Calico Jack’s crew fought its final fight in October of 1720, when their ship was attacked by an English sloop commissioned by the governor of Jamaica, presumably with the intent to control or eliminate piracy in the Caribbean. As the story goes, the men of the crew were far too drunk to fight off the English attackers. Mary Read and Anne Bonny, though, were sober and stubborn as ever, fighting fiercely to protect their ship and crew. They held off the English for as long as they could, but eventually the ship was overtaken and the crew arrested and swept away to Jamaica, where they were convicted of piracy and sentenced to death.

The piratesses, as we might expect, did not go down without a fight. As they were both pregnant at the time of their arrest, Read and Bonny “pleaded their bellies” and appealed to avoid the gallows at least until giving birth.

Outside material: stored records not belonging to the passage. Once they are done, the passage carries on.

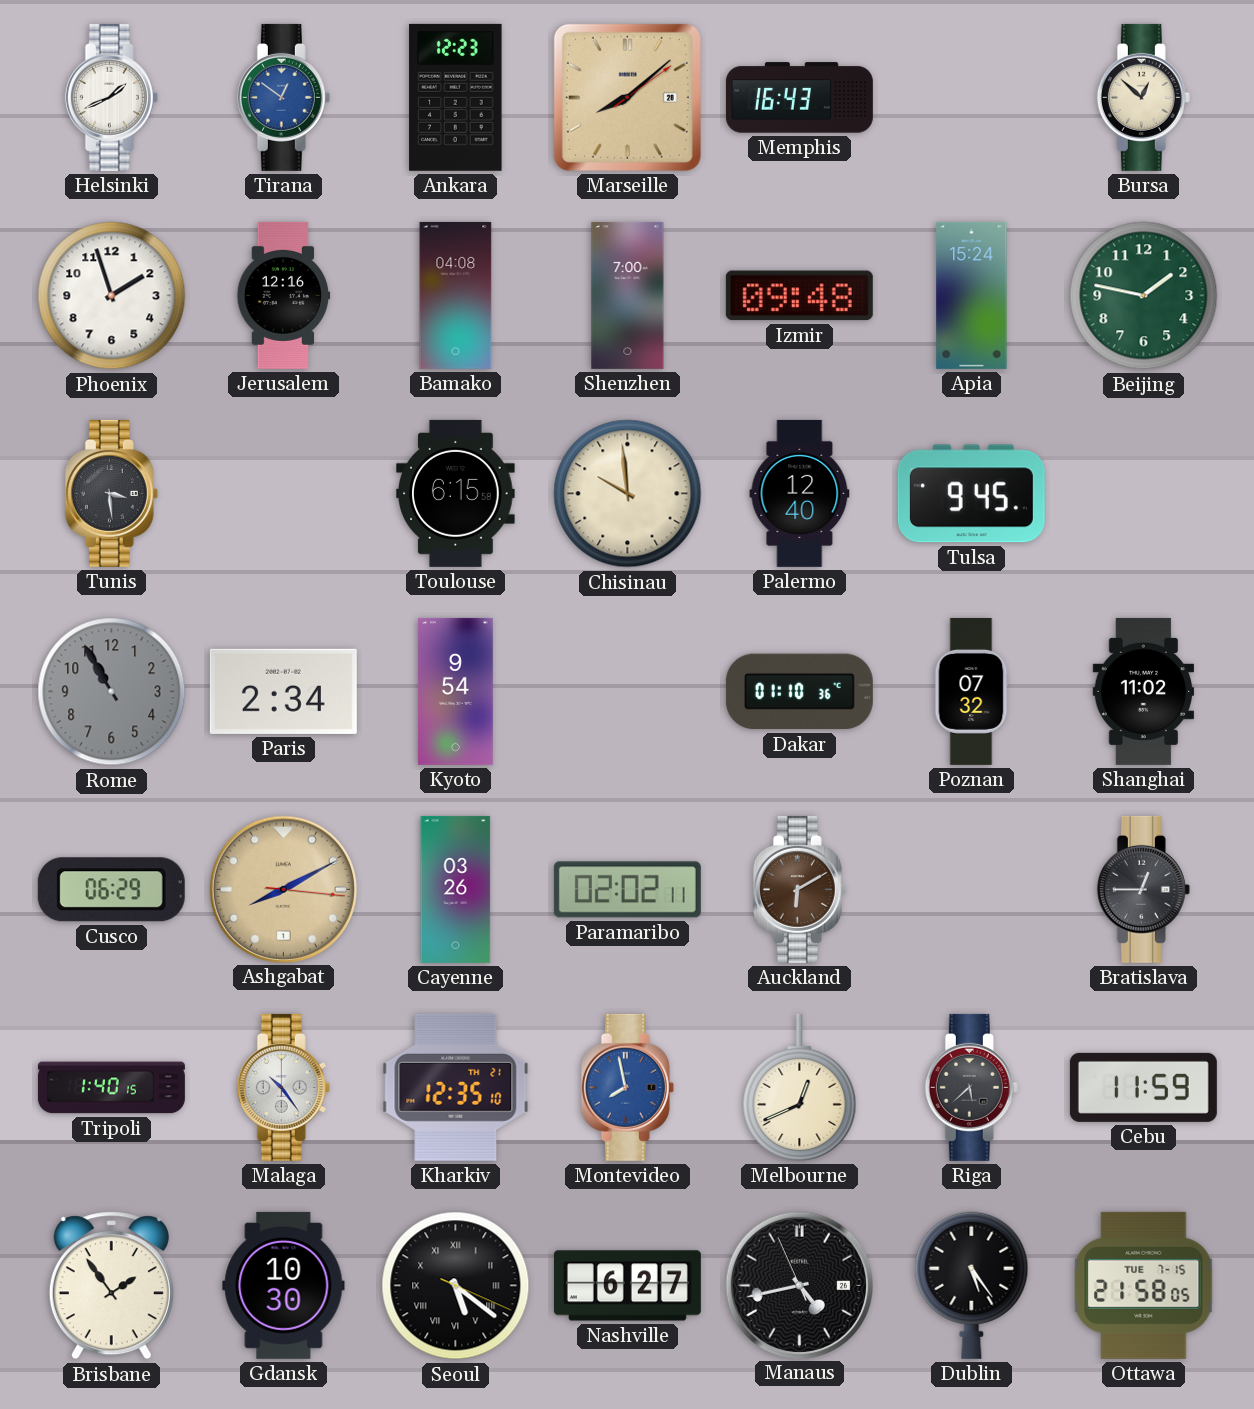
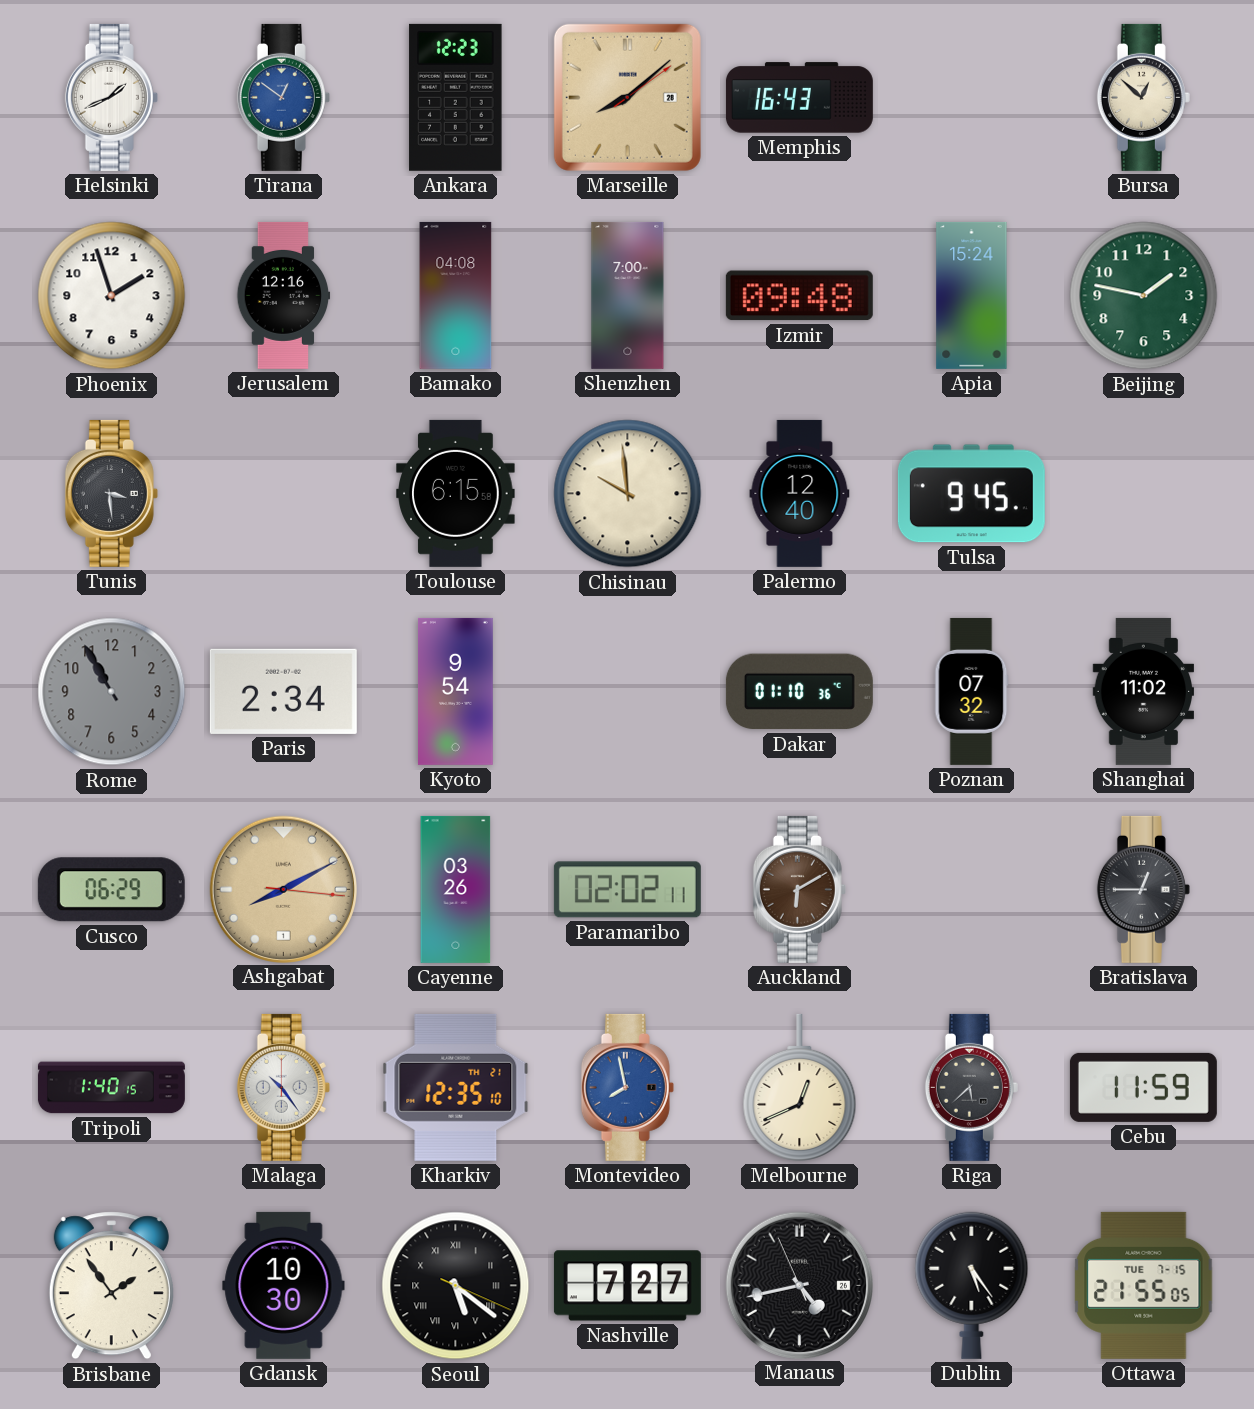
Nashville: 6:27 -> 7:27
Ottawa: 21:58 -> 21:55
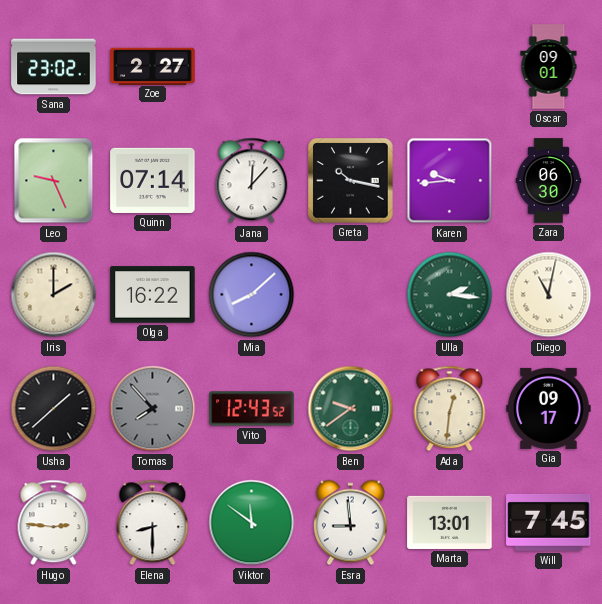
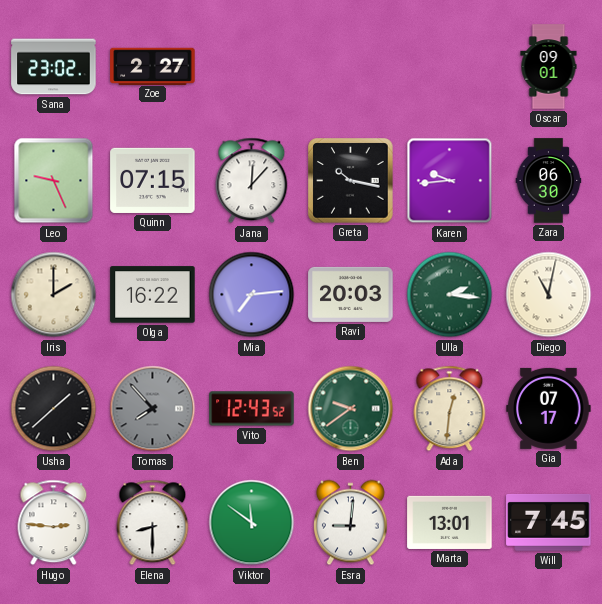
Quinn: 07:14 -> 07:15
Mia: 8:08 -> 7:14
Ravi: none -> 20:03
Gia: 09:17 -> 07:17
Esra: 8:59 -> 9:01
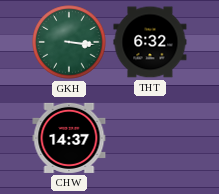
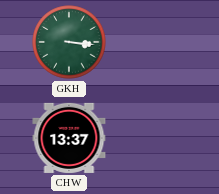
THT: 6:32 -> none
CHW: 14:37 -> 13:37
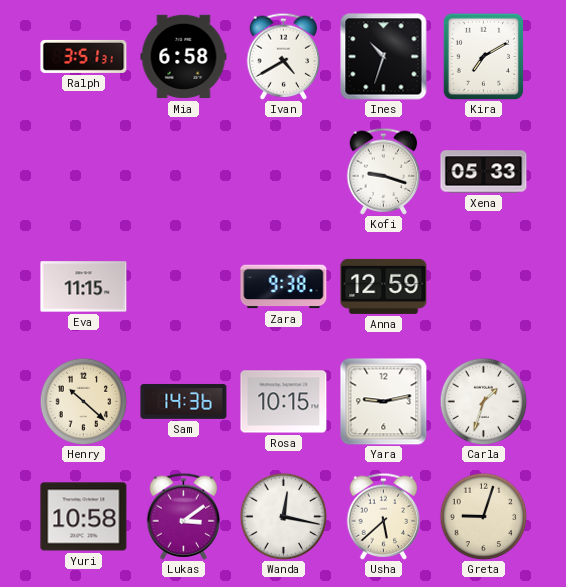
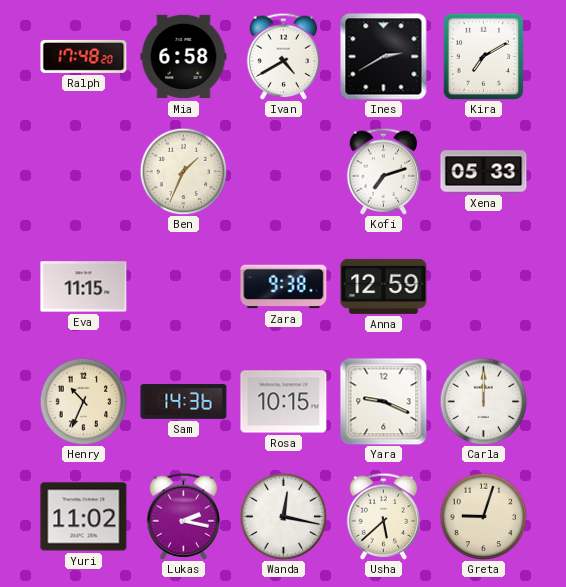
Ralph: 3:51 -> 17:48
Ines: 10:33 -> 2:40
Ben: none -> 1:34
Kofi: 9:18 -> 7:12
Henry: 10:22 -> 10:34
Yara: 9:13 -> 9:19
Carla: 1:33 -> 12:00
Yuri: 10:58 -> 11:02
Lukas: 3:09 -> 2:17
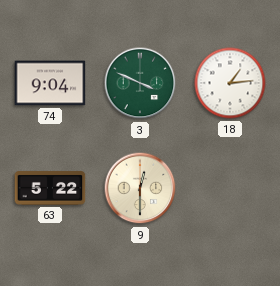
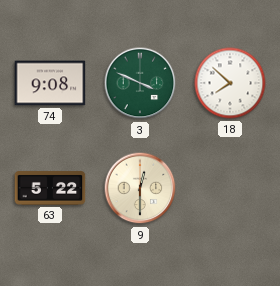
74: 9:04 -> 9:08
18: 1:14 -> 7:52
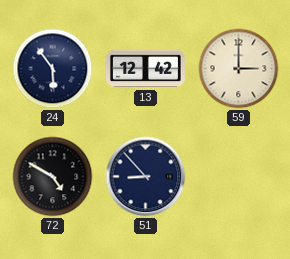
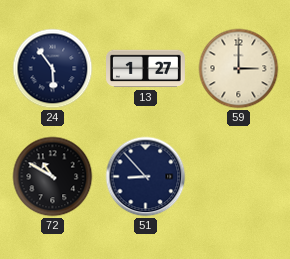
13: 12:42 -> 1:27
72: 4:50 -> 10:50
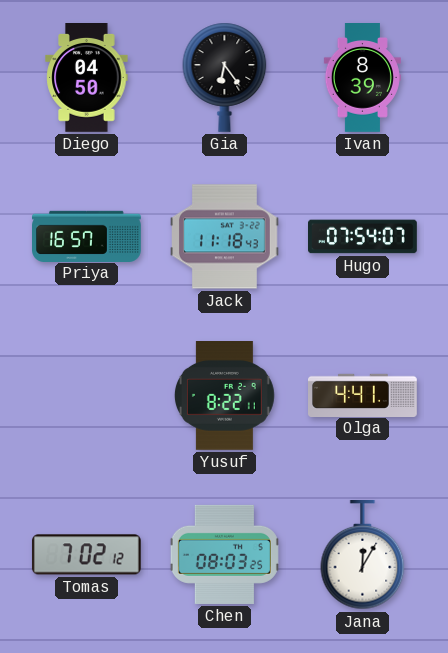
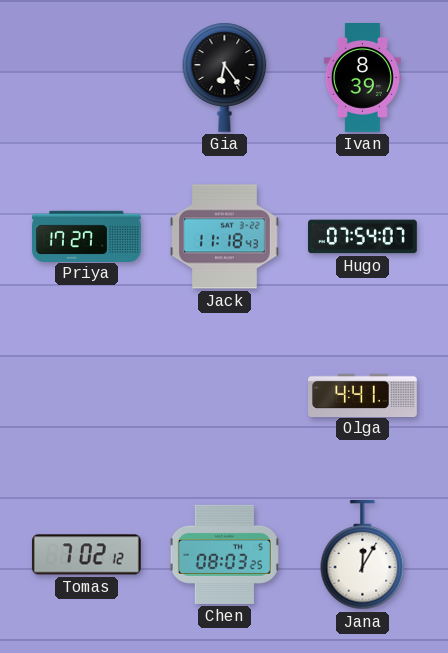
Diego: 04:50 -> none
Priya: 16:57 -> 17:27
Yusuf: 8:22 -> none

Mary Read’s story ends tragically, as she died in prison in 1721, most likely during childbirth. Anne, however, gave birth in prison and was eventually released. No one, not even Captain Charles Johnson, knows what became of Anne after she got out of prison- all we know for certain is that she was not hanged for piracy. Some speculate that she returned to her first husband, James Bonny, while others believe she went back to the sea to resume her life of piracy under a new identity. Her famous last words to her lover and captain, Calico Jack, were: “If you had fought like a man you need not have been hang’d like a dog” (Johnson, 133).